Half-yearly trade deficit stands at $425m

Half-yearly trade deficit has amounted to $425 million against $922 million during the same period last year, with indications that exports would be short of the government's target by around $1.5 billion.

The unofficial provisional trade figures provided to Dawn suggest that total exports during first six months (July-December) this year have amounted to $4.450 billion compared with $4.474 billion same period last year, showing a decline of 0.54 per cent. In rupee terms, half-yearly exports increased by 11.4 per cent.

Similarly, half-yearly imports have amounted to $4.875 billion compared with $5.395 billion during same period of last year, recording a negative growth of 9.65 per cent. Based on these figures, the import target of $11 billion is estimated to remain short of target by over $1 billion.

Initial analysis of the trade figures for first half of the current year suggests that although the trade deficit was within the annual target parameters, the export target of $10.1 billion will not be achievable in the existing circumstances.

Given the fact that first three months (July-September) were unaffected by the attacks on United States and if the post-September 11 impact on exports continues the shortfall would be even higher.

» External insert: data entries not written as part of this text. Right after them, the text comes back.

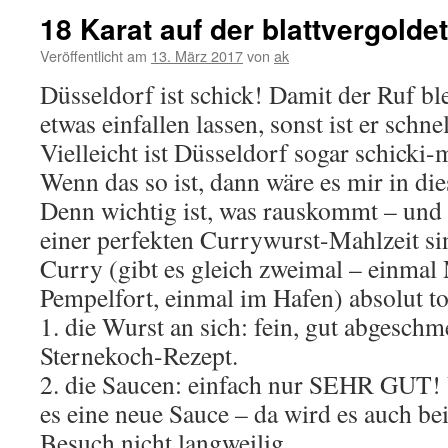
18 Karat auf der blattvergold
Veröffentlicht am
13. März 2017
von
ak
Düsseldorf ist schick! Damit der Ruf bl
etwas einfallen lassen, sonst ist er schn
Vielleicht ist Düsseldorf sogar schicki-
Wenn das so ist, dann wäre es mir in dies
Denn wichtig ist, was rauskommt – und d
einer perfekten Currywurst-Mahlzeit si
Curry (gibt es gleich zweimal – einmal 
Pempelfort, einmal im Hafen) absolut t
1. die Wurst an sich: fein, gut abgeschm
Sternekoch-Rezept.
2. die Saucen: einfach nur SEHR GUT!
es eine neue Sauce – da wird es auch b
Besuch nicht langweilig.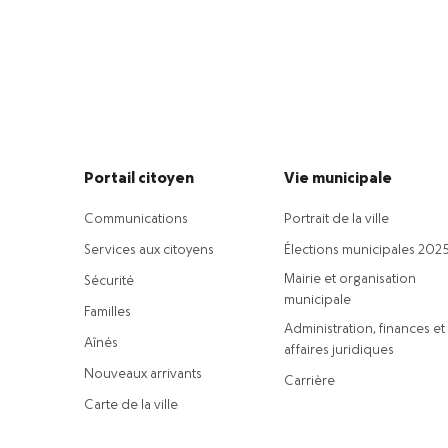
Portail citoyen
Vie municipale
Communications
Portrait de la ville
Services aux citoyens
Élections municipales 202
Mairie et organisation
Sécurité
municipale
Familles
Administration, finances et
Aînés
affaires juridiques
Nouveaux arrivants
Carrière
Carte de la ville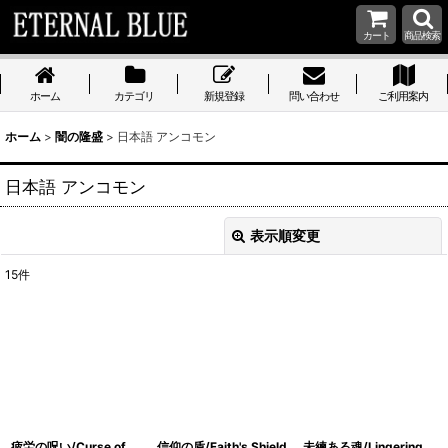
カート
商品検索
ホーム
カテゴリ
新規登録
問い合わせ
ご利用案内
ホーム
>
闇の隆盛
>
日本語 アンコモン
日本語 アンコモン
表示順変更
閉じる
15
件
表示数
:
在庫あり
並び順
:
絞り込む
疲労の呪い/Curse of
信仰の盾/Faith's Shield
未練ある魂/Lingering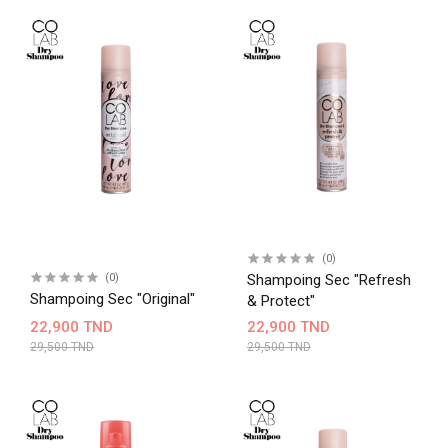
(0)
(0)
Shampoing Sec "Refresh
Shampoing Sec "Original"
& Protect"
22,900 TND
22,900 TND
29,500 TND
29,500 TND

On monthly basis, the trade balance in December tilted in favour of Pakistan by around $6.7 million. In November 2001, there was a trade deficit of around $14 million and in December 2000, trade deficit was slightly over $4 million.

Exports during December 2001, amounted to $713.96 million compared with $750.940 million same month last year, showing a decline of 4.84 per cent.

Imports in December stood at $707.27 million against $754.75 million same month last year, registering a decrease of 6.29 per cent. In the preceding month of November imports had stood at $825 million which showed that last month imports in December declined by 14 per cent.

Master plan for Gwadar Port on cards

Chinese engineers are currently preparing a master plan for the Gwadar Port and after signing a contract with them on infrastructure development , the ground-breaking ceremony of the Rs1.2 billion port will be held on March 23.

This was disclosed by Minister for Communications and Railways, Javed Ashraf Qazi in a meeting with members of the Federation of Pakistan Chambers of Commerce and Industry (FPCCI) here at the Federation House on Thursday.

He said the ground-breaking ceremony was to be held in December but was postponed due to September 11 tragedy as many Chinese workers as well as other foreigners had left the country. They have now returned.

He said the Gwadar Port would provide the shortest possible access to the landlocked Afghanistan and Central Asian Republics and Pakistan would immensely gain from the project.

Wheat exports

Iraq has agreed to give due consideration to Pakistan's request to allow private sector for handling wheat exports, being purchased under phase 11 of the UN programme 'oil-for-food', official sources said.

Under the programme Iraq has already invited bids for the purchase of 35,000 tons wheat through international tender and January 5, 2002 was the last date for filing of bids.

Although the Trading Corporation of Pakistan has already submitted its bid for the export of 35,000 tons wheat to Iraq, after deregulating wheat exports the government is keen to involve private sector in the exports.

During recent visit to Iraq, TCP chairman Syed Masood Alam Rizvi took the matter with the Grain Board of Iraq (GBI) for allowing the private sector to participate in wheat exports.

Turkish trade fair from Feb 16

About 31 Turkish companies would display their 250 products at a four-day Turkey-Pakistan partnership exhibition being held at the Expo Centre from Feb 16 to 19, 2002, Karachi.

The Turkish companies are expected to display their products ranging from automotive and spare parts, chemicals, construction, consumer and consumer durable goods, electric and electronic goods, food, footwear to machinery and textile machinery, the consul general added.

Egypt ready to import wheat, rice

Egypt has offered to import rice, tobacco and wheat from Pakistan and enhance bilateral cooperation in other fields. The offer was made by a group of Egyptian investors during a meeting with Federal Finance Minister Shaukat Aziz here on Tuesday.

The delegation was led by Shafik Gabr, Chairman and the Managing Director of ARTOC Group of Investment and Development here on Tuesday. The other members of the delegation included Salah Hafez, Board member, Nagy El-Barkouky, Board Member, Abdel Hamid Gadou, Marketing Manger and officials of the Egyptian Embassy.

Mr Gabr, who is considered one of the richest Egyptian businessmen having business in many countries, also showed interest to invest in major projects such as dams and roads on Build, Operate and Transfer (BOT) basis.

Meat export may suffer another setback

Meat exports may suffer another setback due to shortage of meat in view of suspension of smuggled livestock arrival from India through Pakistan-India border, sources said on Saturday.

They said that export of meat has already been under pressure since the ban imposed by the United Arab Emirates (UAE) in July 2002 and Saudi Arab in March 2001.

Exports of meat in July-November 2001 plunged by 52 per cent to $1.2 million as compared to $2.56 million in the same period of 2000. Saudi Arabia and the UAE were considered as main markets for meat exports.

Textile residual quota

A large number of exporters have criticized the Export Promotion Bureau (EPB) for fixing January 15, 2002 for carrying out first auction of residual quota of textile.

The representative bodies of exporters have been approached by their members in large number expressing their resentment over the fixation of such a date by EPB for quota auction when most of exporters would be away from the country.